Allow me to link these lessons with a few observations that struck me when placing Tara’s and Kenzo’s works alongside the Bread Cooperative.
Though each project focuses on a different technology (AI and blockchain respectively), one common thread is their shared rejection of the binary assumption that any given technology must either advance the world or threaten it.
These projects hold a similar belief in the human capacity to collaborate and push back against narratives that tell us we have no alternative, therefore affirming the value of human agency over technological determinism and profit extraction.
Neither romanticizes the relationship between technology and humanity. Instead, they demonstrate that, in practice, technologies are not neutral, but neither are they fixed. Their impact and implications depend largely on our understanding of their underlying architecture and how we choose to engage with them.
If we treat technologies as something we simply adopt, we inherit their embedded assumptions. What these projects call attention to, by contrast, is the space in between, where human collaboration can shape the design, ownership, governance, appropriation, and cultivation of these technologies in ways that reflect and retain our social values.
For Bread Cooperative, it is through building blockchain-based applications that help collectives, cooperatives, and non-profits fund themselves on their own terms, and through experimenting with how grassroot financial mechanisms can be leveraged by blockchain technologies.
For Tara and Kenzo, as well as for other ICDE fellows whose works I am fortunate enough to come across, it is through empirically grounded research that strives to harness AI and its infrastructure to serve people and communities, and through their provocative questioning of how the entire AI stack could be structured in a radically different form. Solidarity AI is in the making.
Finally, I believe Bread provides one specific lesson to the question of sustaining non-extractive, cooperative-owned AI alternatives: solidarity technology needs solidarity funding.
Since its inception, Bread Cooperative has focused on addressing the funding problem that has long plagued the crypto industry. Typically reliant on venture capital and institutional investment, crypto projects have been pressured to launch products prematurely, prioritize maximum profits, and sacrifice community participants and users as mere “exit liquidity” for early investors.

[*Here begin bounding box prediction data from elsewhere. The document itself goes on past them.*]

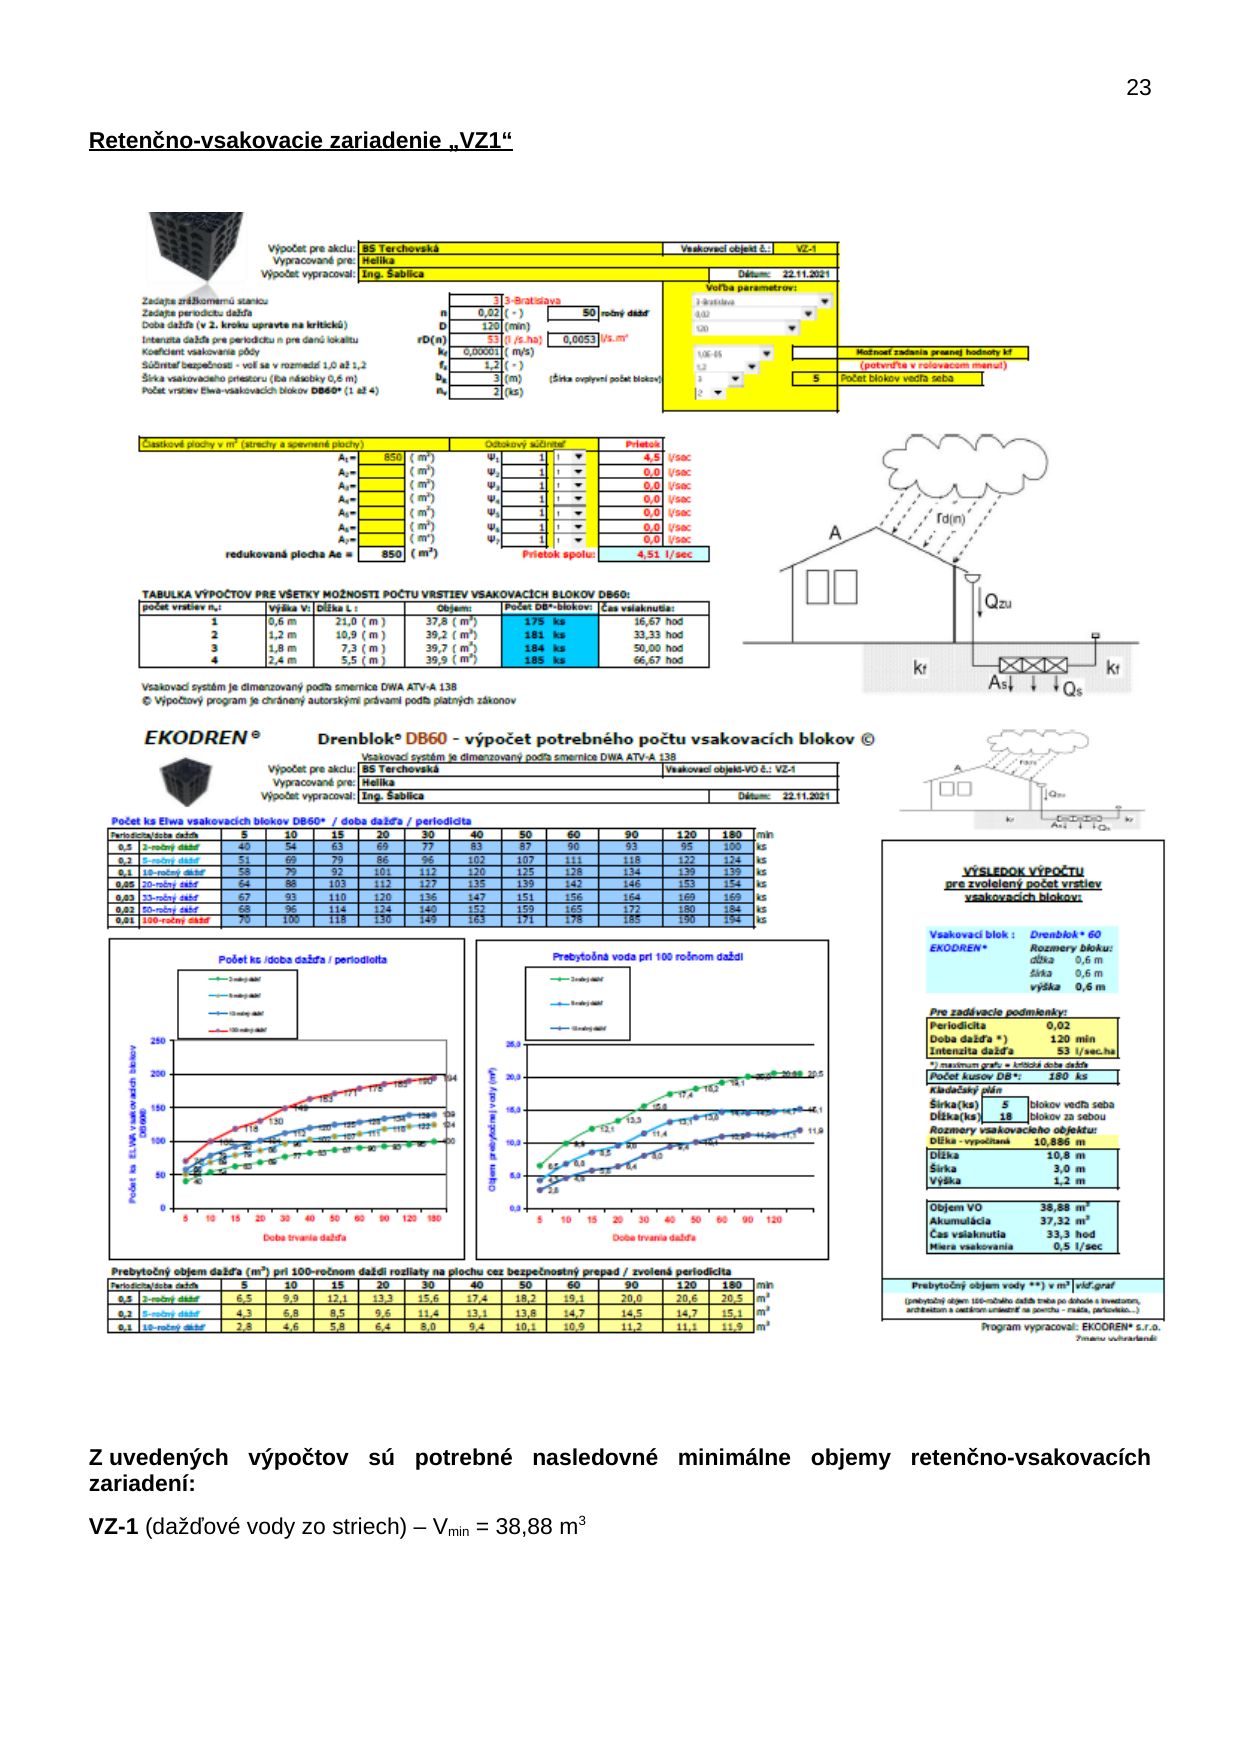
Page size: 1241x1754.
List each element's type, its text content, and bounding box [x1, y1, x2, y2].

picture [88, 212, 1174, 1341]
text Z uvedených výpočtov sú potrebné nasledovné minimálne objemy retenčno-vsakovacích zariadení: [89, 1443, 1152, 1496]
text VZ-1 (dažďové vody zo striech) – Vmin = 38,88 m3 [89, 1513, 1152, 1539]
text Retenčno-vsakovacie zariadenie „VZ1“ [89, 127, 1152, 153]
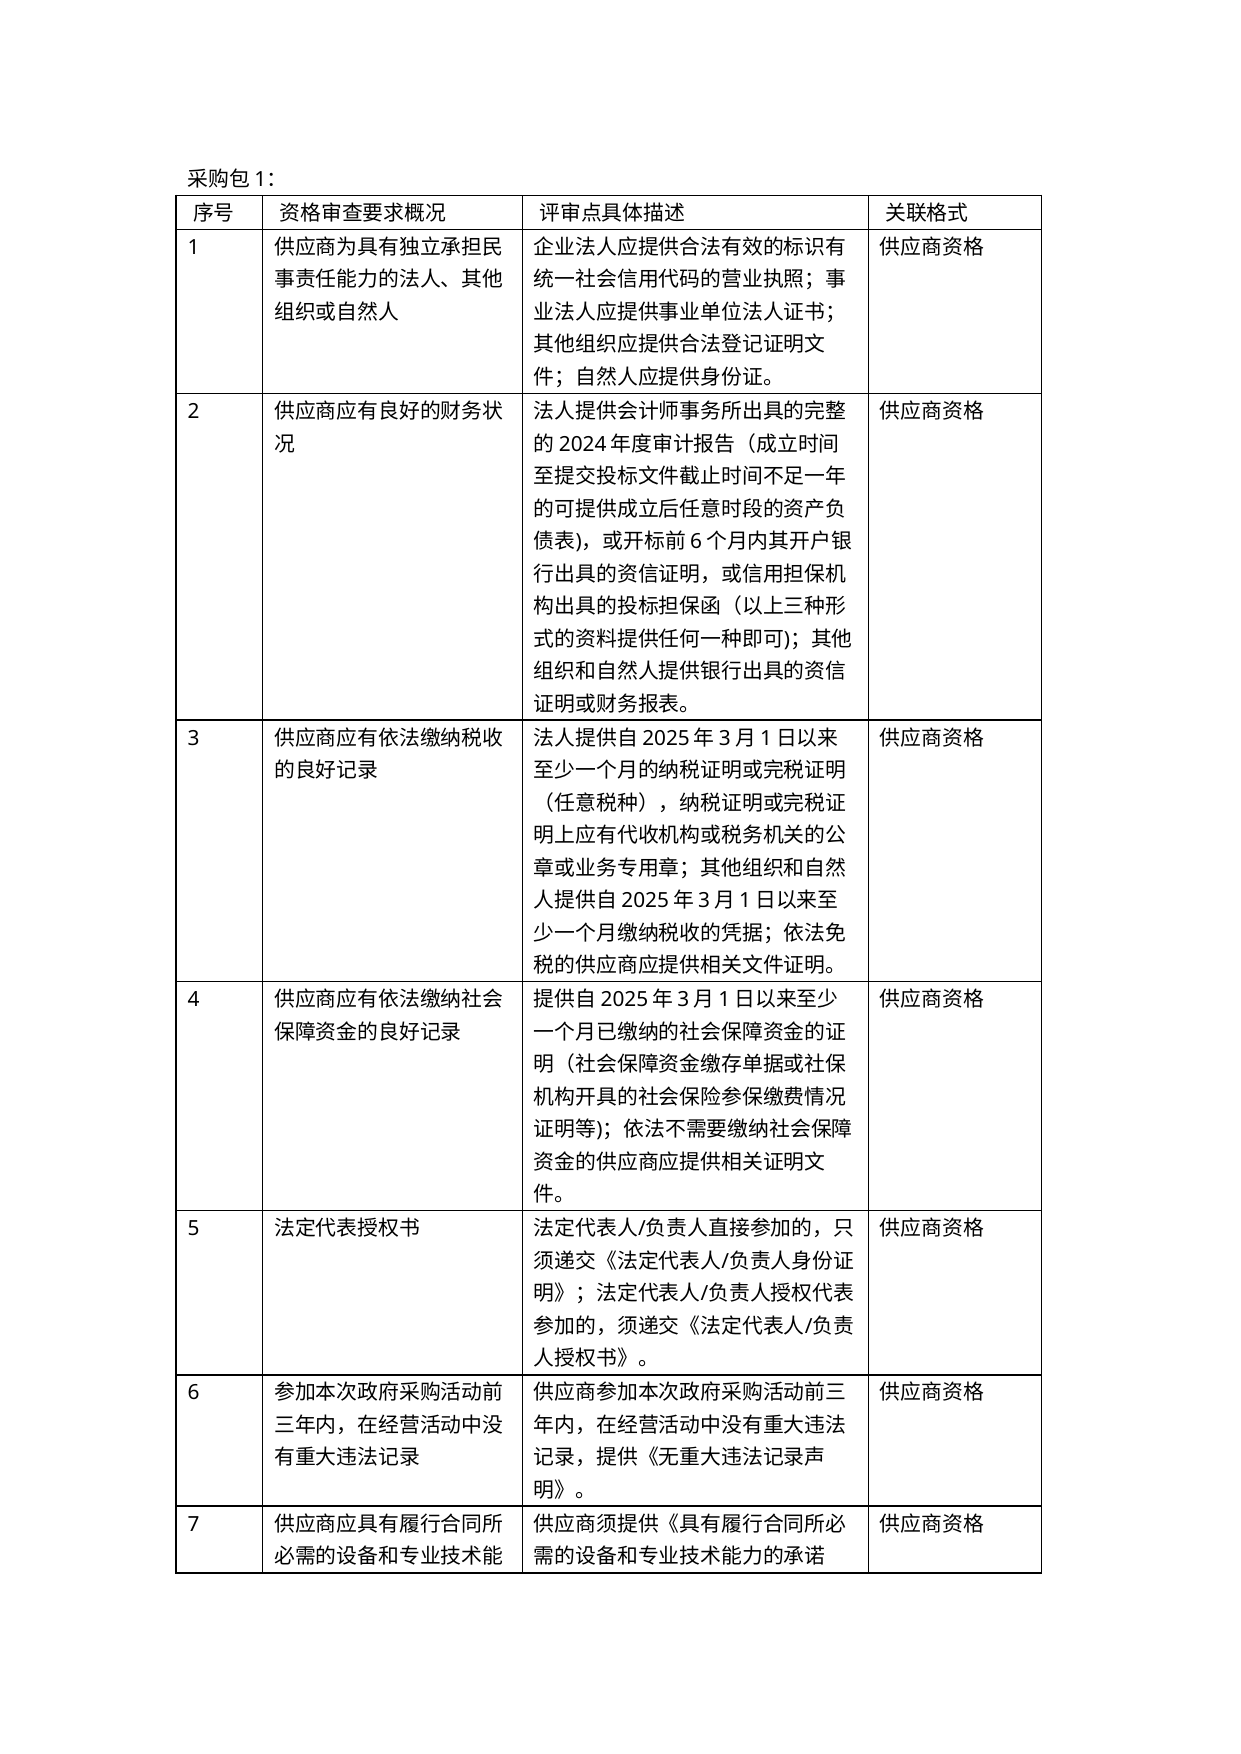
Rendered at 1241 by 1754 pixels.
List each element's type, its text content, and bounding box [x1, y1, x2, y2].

table_cell 供应商资格 [869, 1211, 1041, 1374]
table_cell 5 [177, 1211, 262, 1374]
table_header 评审点具体描述 [523, 196, 868, 228]
table_header 关联格式 [869, 196, 1041, 228]
table_cell 供应商资格 [869, 1507, 1041, 1572]
table_cell 供应商资格 [869, 982, 1041, 1210]
table_cell 1 [177, 230, 262, 393]
table_cell 供应商资格 [869, 394, 1041, 719]
table_cell 供应商应有依法缴纳社会保障资金的良好记录 [263, 982, 522, 1210]
text 采购包1： [187, 162, 1053, 194]
table_cell 供应商资格 [869, 230, 1041, 393]
table_cell 法人提供会计师事务所出具的完整的2024年度审计报告（成立时间至提交投标文件截止时间不足一年的可提供成立后任意时段的资产负债表)，或开标前6个月内其开户银行出具的资信证明，或信用担保机构出具的投标担保函（以上三种形式的资料提供任何一种即可)；其他组织和自然人提供银行出具的资信证明或财务报表。 [523, 394, 868, 719]
table_cell 企业法人应提供合法有效的标识有统一社会信用代码的营业执照；事业法人应提供事业单位法人证书；其他组织应提供合法登记证明文件；自然人应提供身份证。 [523, 230, 868, 393]
table_cell 供应商应有依法缴纳税收的良好记录 [263, 721, 522, 981]
table_cell 供应商应有良好的财务状况 [263, 394, 522, 719]
table_header 资格审查要求概况 [263, 196, 522, 228]
table_cell 供应商资格 [869, 721, 1041, 981]
table_cell 4 [177, 982, 262, 1210]
table_cell 2 [177, 394, 262, 719]
table_cell 提供自2025年3月1日以来至少一个月已缴纳的社会保障资金的证明（社会保障资金缴存单据或社保机构开具的社会保险参保缴费情况证明等)；依法不需要缴纳社会保障资金的供应商应提供相关证明文件。 [523, 982, 868, 1210]
table_header 序号 [177, 196, 262, 228]
table_cell 3 [177, 721, 262, 981]
table_cell 供应商为具有独立承担民事责任能力的法人、其他组织或自然人 [263, 230, 522, 393]
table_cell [263, 1507, 522, 1572]
table_cell 法定代表授权书 [263, 1211, 522, 1374]
table_cell 供应商资格 [869, 1376, 1041, 1505]
table_cell 参加本次政府采购活动前三年内，在经营活动中没有重大违法记录 [263, 1376, 522, 1505]
table_cell 7 [177, 1507, 262, 1572]
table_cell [523, 1507, 868, 1572]
table_cell 6 [177, 1376, 262, 1505]
table_cell 法人提供自2025年3月1日以来至少一个月的纳税证明或完税证明（任意税种），纳税证明或完税证明上应有代收机构或税务机关的公章或业务专用章；其他组织和自然人提供自2025年3月1日以来至少一个月缴纳税收的凭据；依法免税的供应商应提供相关文件证明。 [523, 721, 868, 981]
table_cell 法定代表人/负责人直接参加的，只须递交《法定代表人/负责人身份证明》；法定代表人/负责人授权代表参加的，须递交《法定代表人/负责人授权书》。 [523, 1211, 868, 1374]
table_cell 供应商参加本次政府采购活动前三年内，在经营活动中没有重大违法记录，提供《无重大违法记录声明》。 [523, 1376, 868, 1505]
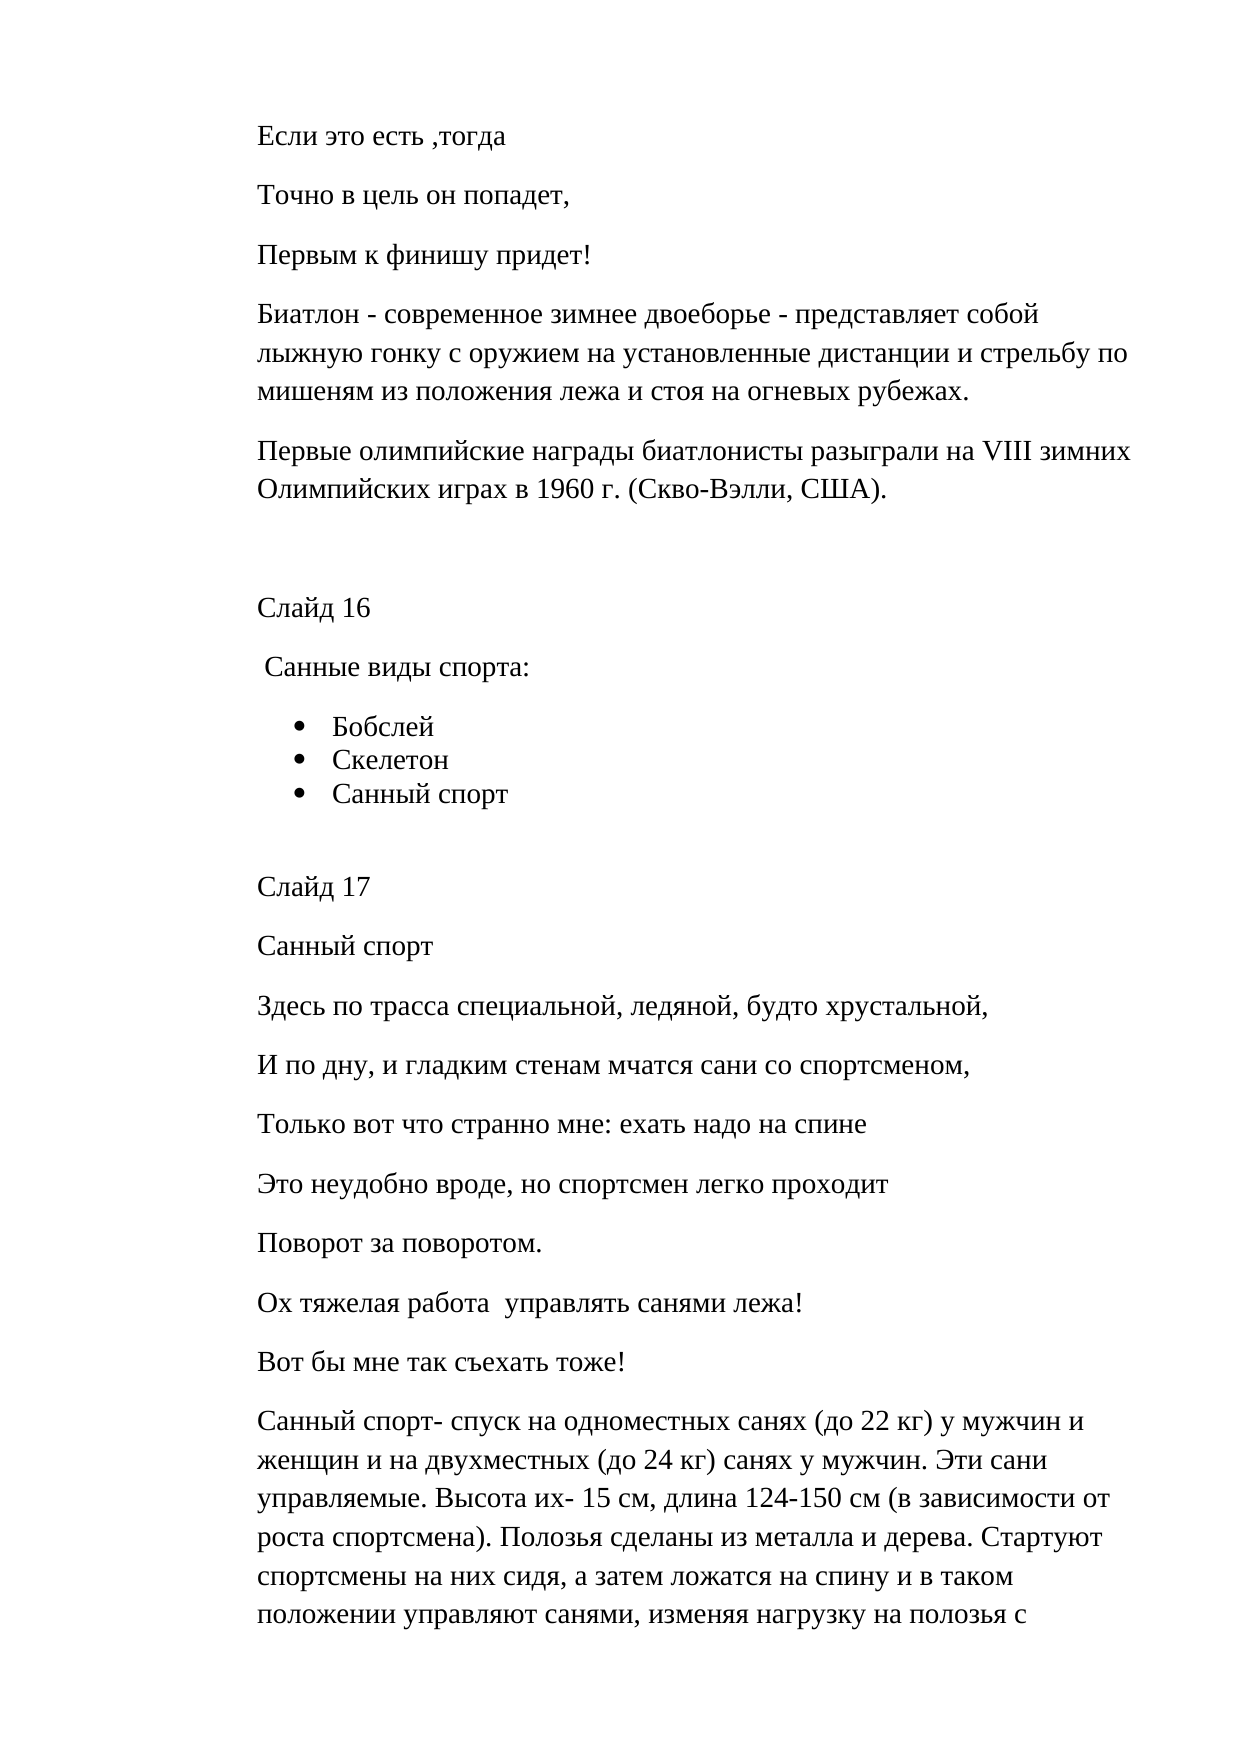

To address this, Bread cooperative built tools like Solidarity Fund as decentralized financial mechanisms that enable non-profit and mission-oriented projects to remain self-sustaining and independent through community-led financial support.
Whether the Solidarity Fund truly lives up to its “solidaristic” name depends on how one defines the term. And it is important to clarify that I didn’t raise this point to suggest that cooperatives should blindly participate in Bread’s Solidarity Fund without a sufficient understanding of how blockchain and cryptocurrency actually work.
What is really at stake is this: what financial mechanisms can help mission-driven cooperatives that are willing to take part in our journey towards Solidarity AI to raise funds and sustain themselves without surrendering decision-making power and ownership, or being pressured into work that conflicts with their own values? What alternative funding schemes might allow cooperative alternatives to emerge in the context of Solidarity AI? And what kinds of financial infrastructure do they need to resist the pull of state and capital capture while remaining true to their cooperative principles?
Life under capitalism is full of contradictions. But resisting it is neither simple nor free from its own paradoxes.